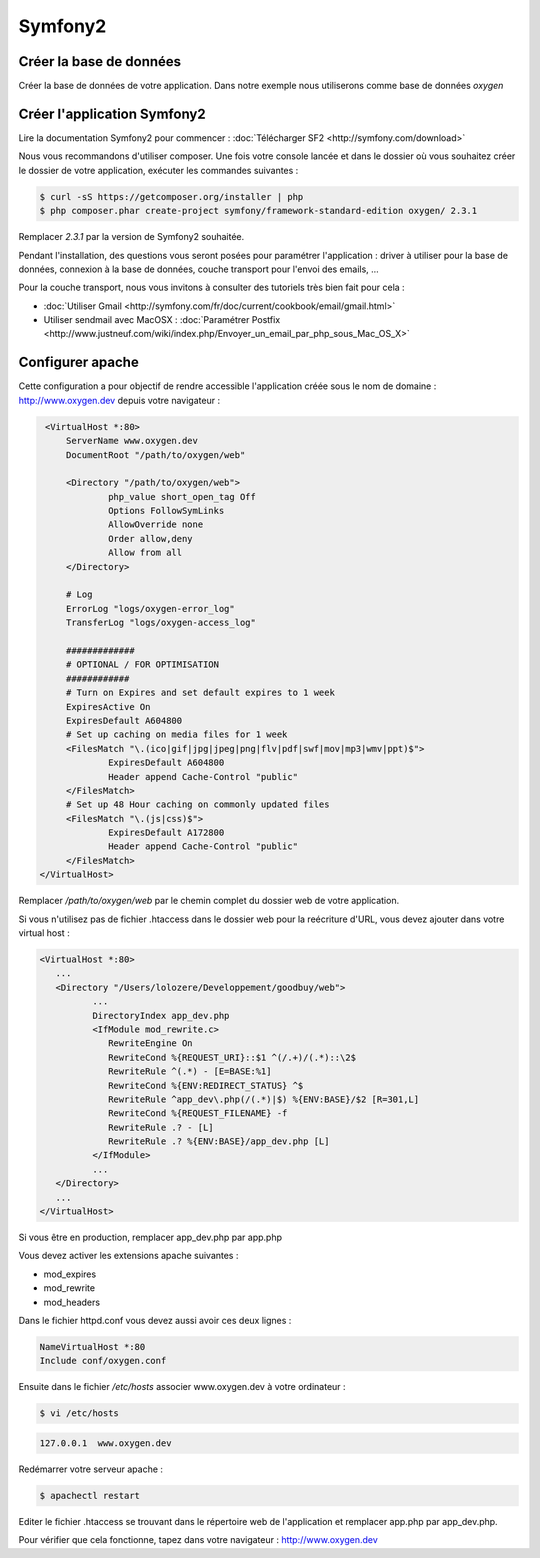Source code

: Symfony2
========

Créer la base de données
------------------------

Créer la base de données de votre application. Dans notre exemple nous utiliserons comme base de données *oxygen*

Créer l'application Symfony2
----------------------------

Lire la documentation Symfony2 pour commencer : :doc:`Télécharger SF2 <http://symfony.com/download>`

Nous vous recommandons d'utiliser composer. Une fois votre console lancée et 
dans le dossier où vous souhaitez créer le dossier de votre application, exécuter les
commandes suivantes :

.. code-block:: bash

    $ curl -sS https://getcomposer.org/installer | php
    $ php composer.phar create-project symfony/framework-standard-edition oxygen/ 2.3.1

Remplacer *2.3.1* par la version de Symfony2 souhaitée.

Pendant l'installation, des questions vous seront posées pour paramétrer l'application : driver à utiliser pour la base de données, 
connexion à la base de données, couche transport pour l'envoi des emails, ...

Pour la couche transport, nous vous invitons à consulter des tutoriels très bien fait pour cela :

* :doc:`Utiliser Gmail <http://symfony.com/fr/doc/current/cookbook/email/gmail.html>`
* Utiliser sendmail avec MacOSX : :doc:`Paramétrer Postfix <http://www.justneuf.com/wiki/index.php/Envoyer_un_email_par_php_sous_Mac_OS_X>`

Configurer apache
-----------------

Cette configuration a pour objectif de rendre accessible l'application créée sous le nom de domaine :
http://www.oxygen.dev depuis votre navigateur :

.. code-block:: apache

    <VirtualHost *:80>
        ServerName www.oxygen.dev
        DocumentRoot "/path/to/oxygen/web"

        <Directory "/path/to/oxygen/web">
                php_value short_open_tag Off
                Options FollowSymLinks
                AllowOverride none
                Order allow,deny
                Allow from all
        </Directory>

        # Log
        ErrorLog "logs/oxygen-error_log"
        TransferLog "logs/oxygen-access_log"

        #############
        # OPTIONAL / FOR OPTIMISATION
        ############
        # Turn on Expires and set default expires to 1 week
        ExpiresActive On
        ExpiresDefault A604800
        # Set up caching on media files for 1 week
        <FilesMatch "\.(ico|gif|jpg|jpeg|png|flv|pdf|swf|mov|mp3|wmv|ppt)$">
                ExpiresDefault A604800
                Header append Cache-Control "public"
        </FilesMatch>
        # Set up 48 Hour caching on commonly updated files
        <FilesMatch "\.(js|css)$">
                ExpiresDefault A172800
                Header append Cache-Control "public"
        </FilesMatch>
   </VirtualHost>

Remplacer */path/to/oxygen/web* par le chemin complet du dossier web de votre application.

Si vous n'utilisez pas de fichier .htaccess dans le dossier web pour la reécriture d'URL, vous devez ajouter dans votre
virtual host :

.. code-block:: apache

   <VirtualHost *:80>
      ...
      <Directory "/Users/lolozere/Developpement/goodbuy/web">
             ...
             DirectoryIndex app_dev.php
             <IfModule mod_rewrite.c>
                RewriteEngine On
                RewriteCond %{REQUEST_URI}::$1 ^(/.+)/(.*)::\2$
                RewriteRule ^(.*) - [E=BASE:%1]
                RewriteCond %{ENV:REDIRECT_STATUS} ^$
                RewriteRule ^app_dev\.php(/(.*)|$) %{ENV:BASE}/$2 [R=301,L]
                RewriteCond %{REQUEST_FILENAME} -f
                RewriteRule .? - [L]
                RewriteRule .? %{ENV:BASE}/app_dev.php [L]
             </IfModule>
             ...             
      </Directory>
      ...
   </VirtualHost>
   
Si vous être en production, remplacer app_dev.php par app.php

Vous devez activer les extensions apache suivantes :

* mod_expires
* mod_rewrite
* mod_headers

Dans le fichier httpd.conf vous devez aussi avoir ces deux lignes :

.. code-block:: apache

    NameVirtualHost *:80
    Include conf/oxygen.conf
    
Ensuite dans le fichier */etc/hosts* associer www.oxygen.dev à votre ordinateur :

.. code-block:: bash

    $ vi /etc/hosts
    
.. code-block:: text
    
    127.0.0.1  www.oxygen.dev
    
Redémarrer votre serveur apache :

.. code-block:: bash

    $ apachectl restart
    
Editer le fichier .htaccess se trouvant dans le répertoire web de l'application et remplacer app.php par app_dev.php.

Pour vérifier que cela fonctionne, tapez dans votre navigateur : http://www.oxygen.dev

○ ○ ○ ○ ○

§ Work request
For this exercise, give the listing again exactly as written, with the pictures omitted.

§ Response to the task
Source code

: Symfony2
========

Créer la base de données
------------------------

Créer la base de données de votre application. Dans notre exemple nous utiliserons comme base de données *oxygen*

Créer l'application Symfony2
----------------------------

Lire la documentation Symfony2 pour commencer : :doc:`Télécharger SF2 <http://symfony.com/download>`

Nous vous recommandons d'utiliser composer. Une fois votre console lancée et 
dans le dossier où vous souhaitez créer le dossier de votre application, exécuter les
commandes suivantes :

.. code-block:: bash

    $ curl -sS https://getcomposer.org/installer | php
    $ php composer.phar create-project symfony/framework-standard-edition oxygen/ 2.3.1

Remplacer *2.3.1* par la version de Symfony2 souhaitée.

Pendant l'installation, des questions vous seront posées pour paramétrer l'application : driver à utiliser pour la base de données, 
connexion à la base de données, couche transport pour l'envoi des emails, ...

Pour la couche transport, nous vous invitons à consulter des tutoriels très bien fait pour cela :

* :doc:`Utiliser Gmail <http://symfony.com/fr/doc/current/cookbook/email/gmail.html>`
* Utiliser sendmail avec MacOSX : :doc:`Paramétrer Postfix <http://www.justneuf.com/wiki/index.php/Envoyer_un_email_par_php_sous_Mac_OS_X>`

Configurer apache
-----------------

Cette configuration a pour objectif de rendre accessible l'application créée sous le nom de domaine :
http://www.oxygen.dev depuis votre navigateur :

.. code-block:: apache

    <VirtualHost *:80>
        ServerName www.oxygen.dev
        DocumentRoot "/path/to/oxygen/web"

        <Directory "/path/to/oxygen/web">
                php_value short_open_tag Off
                Options FollowSymLinks
                AllowOverride none
                Order allow,deny
                Allow from all
        </Directory>

        # Log
        ErrorLog "logs/oxygen-error_log"
        TransferLog "logs/oxygen-access_log"

        #############
        # OPTIONAL / FOR OPTIMISATION
        ############
        # Turn on Expires and set default expires to 1 week
        ExpiresActive On
        ExpiresDefault A604800
        # Set up caching on media files for 1 week
        <FilesMatch "\.(ico|gif|jpg|jpeg|png|flv|pdf|swf|mov|mp3|wmv|ppt)$">
                ExpiresDefault A604800
                Header append Cache-Control "public"
        </FilesMatch>
        # Set up 48 Hour caching on commonly updated files
        <FilesMatch "\.(js|css)$">
                ExpiresDefault A172800
                Header append Cache-Control "public"
        </FilesMatch>
   </VirtualHost>

Remplacer */path/to/oxygen/web* par le chemin complet du dossier web de votre application.

Si vous n'utilisez pas de fichier .htaccess dans le dossier web pour la reécriture d'URL, vous devez ajouter dans votre
virtual host :

.. code-block:: apache

   <VirtualHost *:80>
      ...
      <Directory "/Users/lolozere/Developpement/goodbuy/web">
             ...
             DirectoryIndex app_dev.php
             <IfModule mod_rewrite.c>
                RewriteEngine On
                RewriteCond %{REQUEST_URI}::$1 ^(/.+)/(.*)::\2$
                RewriteRule ^(.*) - [E=BASE:%1]
                RewriteCond %{ENV:REDIRECT_STATUS} ^$
                RewriteRule ^app_dev\.php(/(.*)|$) %{ENV:BASE}/$2 [R=301,L]
                RewriteCond %{REQUEST_FILENAME} -f
                RewriteRule .? - [L]
                RewriteRule .? %{ENV:BASE}/app_dev.php [L]
             </IfModule>
             ...             
      </Directory>
      ...
   </VirtualHost>
   
Si vous être en production, remplacer app_dev.php par app.php

Vous devez activer les extensions apache suivantes :

* mod_expires
* mod_rewrite
* mod_headers

Dans le fichier httpd.conf vous devez aussi avoir ces deux lignes :

.. code-block:: apache

    NameVirtualHost *:80
    Include conf/oxygen.conf
    
Ensuite dans le fichier */etc/hosts* associer www.oxygen.dev à votre ordinateur :

.. code-block:: bash

    $ vi /etc/hosts
    
.. code-block:: text
    
    127.0.0.1  www.oxygen.dev
    
Redémarrer votre serveur apache :

.. code-block:: bash

    $ apachectl restart
    
Editer le fichier .htaccess se trouvant dans le répertoire web de l'application et remplacer app.php par app_dev.php.

Pour vérifier que cela fonctionne, tapez dans votre navigateur : http://www.oxygen.dev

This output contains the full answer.